Os partidos políticos, todavia, não são inocentes. Os da área da governação tornaram-se estâncias de incompetentes e videirinhos. Sem concorrência de gente competente e com sentido cívico, a vida partidária tornou-se uma árdua luta por lugares e prebendas, para a busca da miserável glória de ocupar lugares nas diversas instâncias do poder. Miserável, não porque o poder político seja algo de indigno, mas porque muitos dos que o ocupam não o fazem para servir o bem comum. Nem uma remodelação governativa, nem uma troca de opções ideológicas mudará alguma coisa. Só a cegueira ideológica achará que uma opção em volta do PSD será, em substância, diferente da actual. 

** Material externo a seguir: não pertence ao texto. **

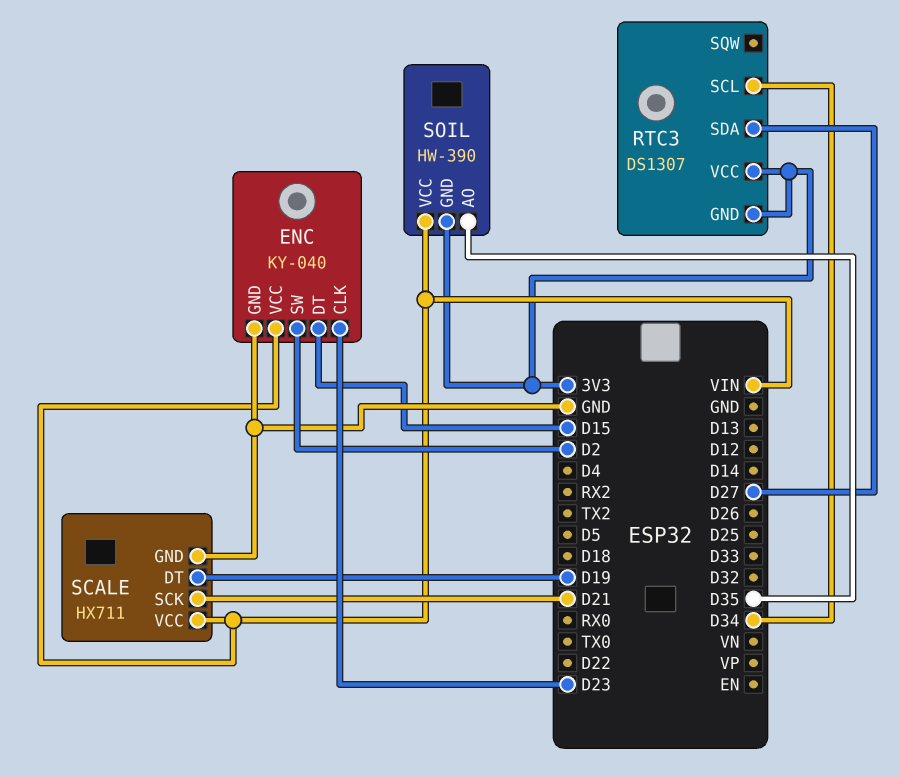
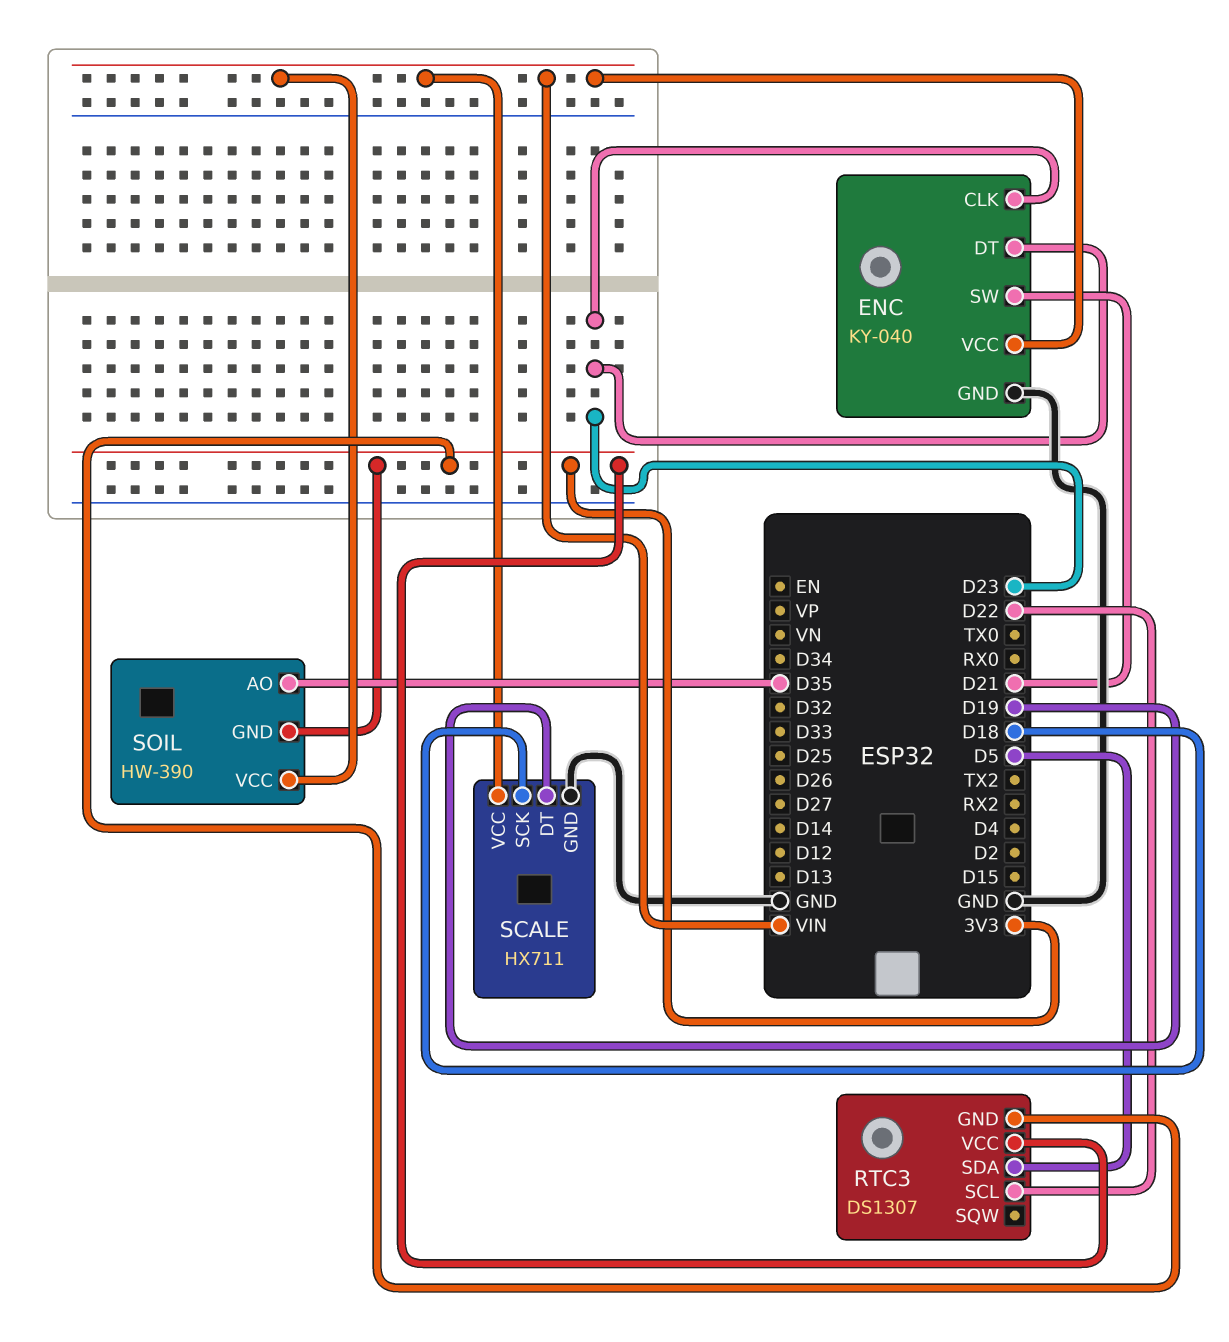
ENC pin DT: D15 -> D23
ENC pin SW: D2 -> D21
RTC3 pin SCL: D34 -> D22
RTC3 pin SDA: D27 -> D5
SCALE pin SCK: D21 -> D18

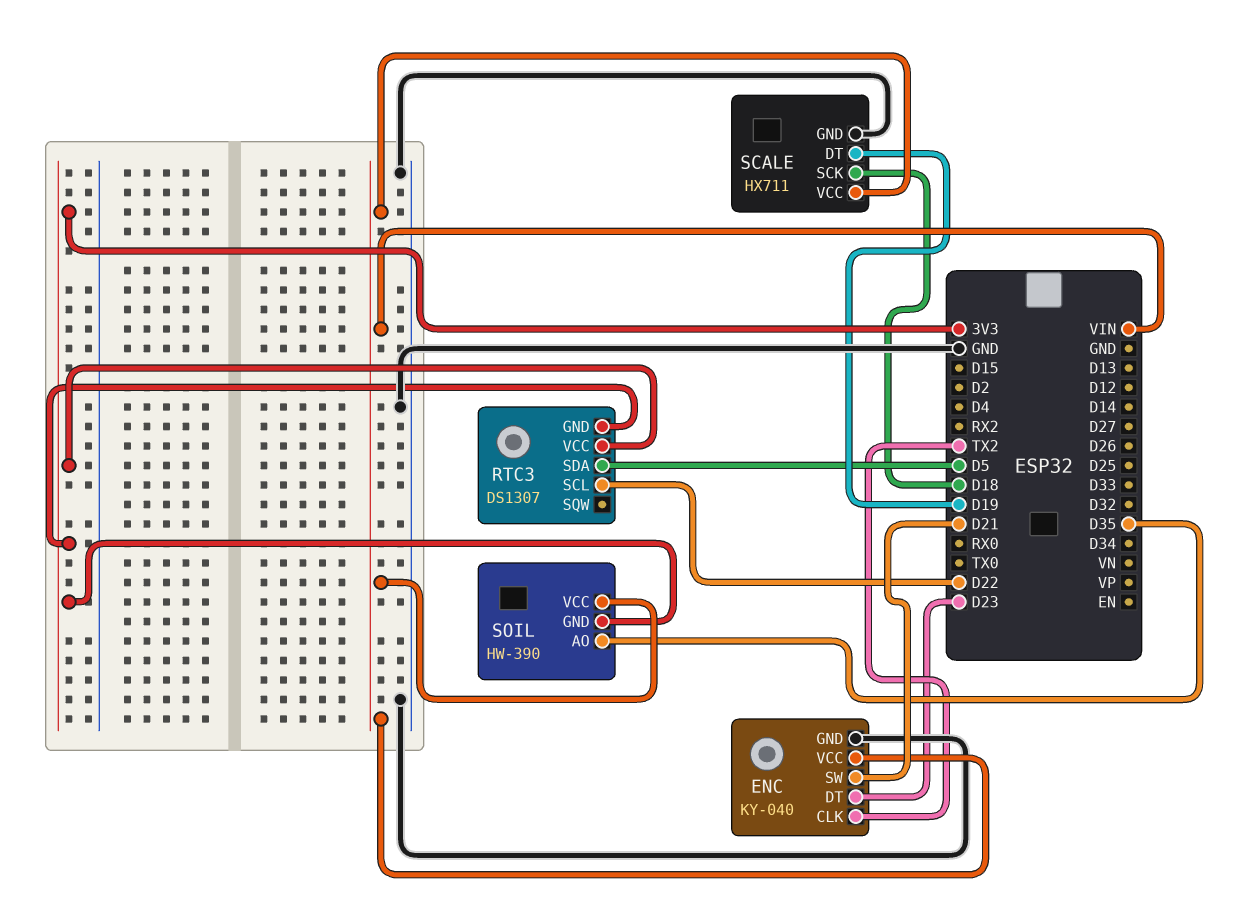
ENC pin CLK: D23 -> TX2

Temo, na verdade, que não exista uma solução para o problema. O mais plausível é que, com remodelação ou novas eleições, tudo se continue a degradar. Os portugueses, alimentados por uma comunicação social partidarizada e pelo anonimato das redes sociais, insistirão numa cultura onde falta grandeza cívica e onde está ausente qualquer preocupação pela democracia e pelo Estado de direito. Os militantes partidários, cegos pelo desejo de serem alguém, continuarão as suas guerras do Arlequim e da Manjerona, com os seus dramas de faca e alguidar. Até que a ruína destrua o edifício democrático e se entregue o país a um aventureiro disposto a usar o chicote sobre os portugueses.